I don’t think these researchers are totally off the mark, but they must realize that Just because they are working with convicts doesn’t mean the ones that are NOT convicts are not “just as bad” and that they ALL HAVE CHOICES—and should be held 100% accountable for their behaviors. If the psychopaths are not accountable, then NO ONE IS.
One thing I learned is that you really have to LISTEN when you meet someone, to what they tell you about their childhood. My xbf told me that he was abandoned by his mom, at age ten. She left 10 children, all by different fathers!, and he has NO idea who his father is. He was raised by his maternal grandmother, who taught him that masturbation was BAD, and who raised four of the children like an army seargant! She was strict and abusive and they feared her…and they lived in poverty. He was VERY vague about the details of some “father figure” who lived nearby, who taught him that a man’s conscience is in his penis!!, along with other “warped” things.

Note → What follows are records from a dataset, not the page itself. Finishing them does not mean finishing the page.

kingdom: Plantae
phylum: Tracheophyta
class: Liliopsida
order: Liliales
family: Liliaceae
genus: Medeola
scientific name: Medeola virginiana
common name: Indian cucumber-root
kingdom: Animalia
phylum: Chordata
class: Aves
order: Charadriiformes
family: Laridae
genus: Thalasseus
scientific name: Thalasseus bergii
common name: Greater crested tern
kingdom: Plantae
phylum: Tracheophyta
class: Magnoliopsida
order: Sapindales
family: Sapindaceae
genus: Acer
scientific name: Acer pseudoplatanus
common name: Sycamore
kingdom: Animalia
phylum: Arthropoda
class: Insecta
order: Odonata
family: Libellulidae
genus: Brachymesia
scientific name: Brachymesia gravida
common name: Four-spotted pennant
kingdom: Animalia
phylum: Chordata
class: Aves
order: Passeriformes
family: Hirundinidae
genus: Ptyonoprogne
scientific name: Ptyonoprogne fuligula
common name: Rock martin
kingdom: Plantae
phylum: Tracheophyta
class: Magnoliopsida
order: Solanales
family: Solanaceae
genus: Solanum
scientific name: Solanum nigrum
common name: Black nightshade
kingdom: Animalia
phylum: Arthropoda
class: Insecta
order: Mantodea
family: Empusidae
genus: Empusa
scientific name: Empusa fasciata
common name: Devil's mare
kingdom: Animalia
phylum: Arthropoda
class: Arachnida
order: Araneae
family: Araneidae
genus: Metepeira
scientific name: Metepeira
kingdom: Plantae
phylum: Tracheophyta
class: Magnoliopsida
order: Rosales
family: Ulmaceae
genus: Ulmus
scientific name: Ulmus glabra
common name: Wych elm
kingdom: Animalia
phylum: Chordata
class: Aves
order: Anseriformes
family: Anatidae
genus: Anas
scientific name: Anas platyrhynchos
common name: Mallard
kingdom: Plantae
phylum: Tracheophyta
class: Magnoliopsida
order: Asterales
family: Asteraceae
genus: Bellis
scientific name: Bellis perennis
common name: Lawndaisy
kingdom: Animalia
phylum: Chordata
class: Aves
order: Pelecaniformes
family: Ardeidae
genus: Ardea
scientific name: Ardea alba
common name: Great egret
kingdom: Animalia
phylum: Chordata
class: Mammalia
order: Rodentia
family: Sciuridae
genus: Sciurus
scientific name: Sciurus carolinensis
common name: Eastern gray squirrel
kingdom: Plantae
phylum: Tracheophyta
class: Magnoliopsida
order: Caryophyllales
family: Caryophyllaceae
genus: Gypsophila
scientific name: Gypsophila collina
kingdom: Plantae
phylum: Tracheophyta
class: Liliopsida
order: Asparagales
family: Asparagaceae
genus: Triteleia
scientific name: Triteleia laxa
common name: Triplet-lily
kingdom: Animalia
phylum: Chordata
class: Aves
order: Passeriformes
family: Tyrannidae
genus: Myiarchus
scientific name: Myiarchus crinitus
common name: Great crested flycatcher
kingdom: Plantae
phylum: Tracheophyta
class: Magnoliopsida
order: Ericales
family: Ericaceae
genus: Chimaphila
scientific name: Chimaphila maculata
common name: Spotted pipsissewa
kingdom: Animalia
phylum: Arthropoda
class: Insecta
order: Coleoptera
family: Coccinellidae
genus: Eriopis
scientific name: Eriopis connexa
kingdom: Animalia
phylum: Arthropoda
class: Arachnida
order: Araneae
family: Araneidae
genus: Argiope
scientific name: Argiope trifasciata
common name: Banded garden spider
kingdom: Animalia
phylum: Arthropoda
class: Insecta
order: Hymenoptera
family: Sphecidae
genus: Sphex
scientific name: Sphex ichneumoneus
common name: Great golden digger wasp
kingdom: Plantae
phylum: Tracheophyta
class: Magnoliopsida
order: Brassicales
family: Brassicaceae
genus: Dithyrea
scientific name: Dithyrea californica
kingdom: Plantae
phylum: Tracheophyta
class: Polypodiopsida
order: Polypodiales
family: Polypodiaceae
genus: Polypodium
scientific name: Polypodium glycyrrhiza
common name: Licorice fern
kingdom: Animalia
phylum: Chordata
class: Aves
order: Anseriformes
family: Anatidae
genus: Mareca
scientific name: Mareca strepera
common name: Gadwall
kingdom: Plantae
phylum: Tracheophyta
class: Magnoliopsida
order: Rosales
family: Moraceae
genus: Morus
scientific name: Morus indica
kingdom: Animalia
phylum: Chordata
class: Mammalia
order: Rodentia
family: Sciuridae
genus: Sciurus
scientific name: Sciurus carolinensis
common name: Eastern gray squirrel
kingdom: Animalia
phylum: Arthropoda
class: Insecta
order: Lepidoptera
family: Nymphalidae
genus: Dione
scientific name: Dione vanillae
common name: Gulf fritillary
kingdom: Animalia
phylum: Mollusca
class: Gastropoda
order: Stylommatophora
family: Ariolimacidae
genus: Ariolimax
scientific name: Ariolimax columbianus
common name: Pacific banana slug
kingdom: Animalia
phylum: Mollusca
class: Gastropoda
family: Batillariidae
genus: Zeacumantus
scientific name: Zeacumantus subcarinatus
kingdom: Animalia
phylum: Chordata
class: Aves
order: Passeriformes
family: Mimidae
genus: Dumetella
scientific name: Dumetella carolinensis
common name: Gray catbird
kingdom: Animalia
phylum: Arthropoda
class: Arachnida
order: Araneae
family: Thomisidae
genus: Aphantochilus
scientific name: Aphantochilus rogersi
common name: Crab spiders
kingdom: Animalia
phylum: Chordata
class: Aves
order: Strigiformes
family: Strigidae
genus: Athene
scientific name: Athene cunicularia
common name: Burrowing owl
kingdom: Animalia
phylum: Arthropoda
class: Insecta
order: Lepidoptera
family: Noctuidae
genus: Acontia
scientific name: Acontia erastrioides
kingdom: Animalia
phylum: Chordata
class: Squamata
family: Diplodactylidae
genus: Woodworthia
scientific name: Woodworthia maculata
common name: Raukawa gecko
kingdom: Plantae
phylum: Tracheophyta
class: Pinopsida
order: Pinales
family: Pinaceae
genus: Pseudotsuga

When he told me these things, and that he never dealt with his abandonment issues, (in fact, he refused to tell me anymore, or even talk about it, except that he felt that his grandmother raised him right!) I should have KNOWN that he has MANY deep-rooted issues! For one, he told me he never masturbated in his life, when we met. THIS told me that he is NOT normal..either lying or has repressed feelings..which is why he is probably addicted to porn and oversexed….(which he ADAMANTLY lies about…trying to put on a mask of a “decent man”…which he always says that he is!
Anyway, my point is…that HIS upbringing is almost exactly like Ted Bundy’s! Yet, I thought that he turned out ok, since he became a police officer and got a college degree!
I NEVER trusted his word…he was always “saying” things and never action to back up his words! He walked into work, where I met him, and bragged about how he isn’t into porn, and is a gentleman, etc…. Noone normal has to do that!
So, even though he has a good “reputation”, so he says, around town, etc…the people at work see right through him because he is too ignorant to fool everyone!
My point is that you really need to LISTEN to what someone says…When they tell you they have had a bad background, and never faced it in therapy….there is ALOT repressed that they are taking out on all they meet and encounter! They can’t be normal with abandonment issues that they didn’t face. It will come out eventually.
my X told me all these story’s of abandoment, said his grandparents raised him but then the hyper religious grandmother disowned him when he told her he was gay..but then I talked to his mother and she said that was a lie. and he is not gay he is bi-sexual – as time goes by we simply dont know what to believe..hey I have issues, deep rooted childhood issues, i have examined them, went to therapy..but I am still damaged goods..i have baggage, not as heavy as it was but I have issue’s.. I was willing to help him with his issue’s, I did help him..but now I am not sure if he had issue’s at all, I think he tapped into mine and used that miror to get what he could…..yep it was a dance alright..wow they lead when we think they are following..a fool’s dance – me being the fool. I will dance alone from here on out, just me and the moon..
Dear Henry,
The difference is that YOU HAVE A CONSCIENCE…he does NOT. You had pity on him because you knew what it was to be abused as a child, and your empathy and pity for him was genuine.
He DREAMED UP THE ABUSE and did mirror into yours! HE LIED.
You still keep beating yourself up because you are not perfect (BOINK!!!) but you are a good man, you’ve made some bad choices at times (God knows I sure have!) but you are not EVIL, he is. You do not enjoy hurting others, lying to others and betraying others. HE DOES!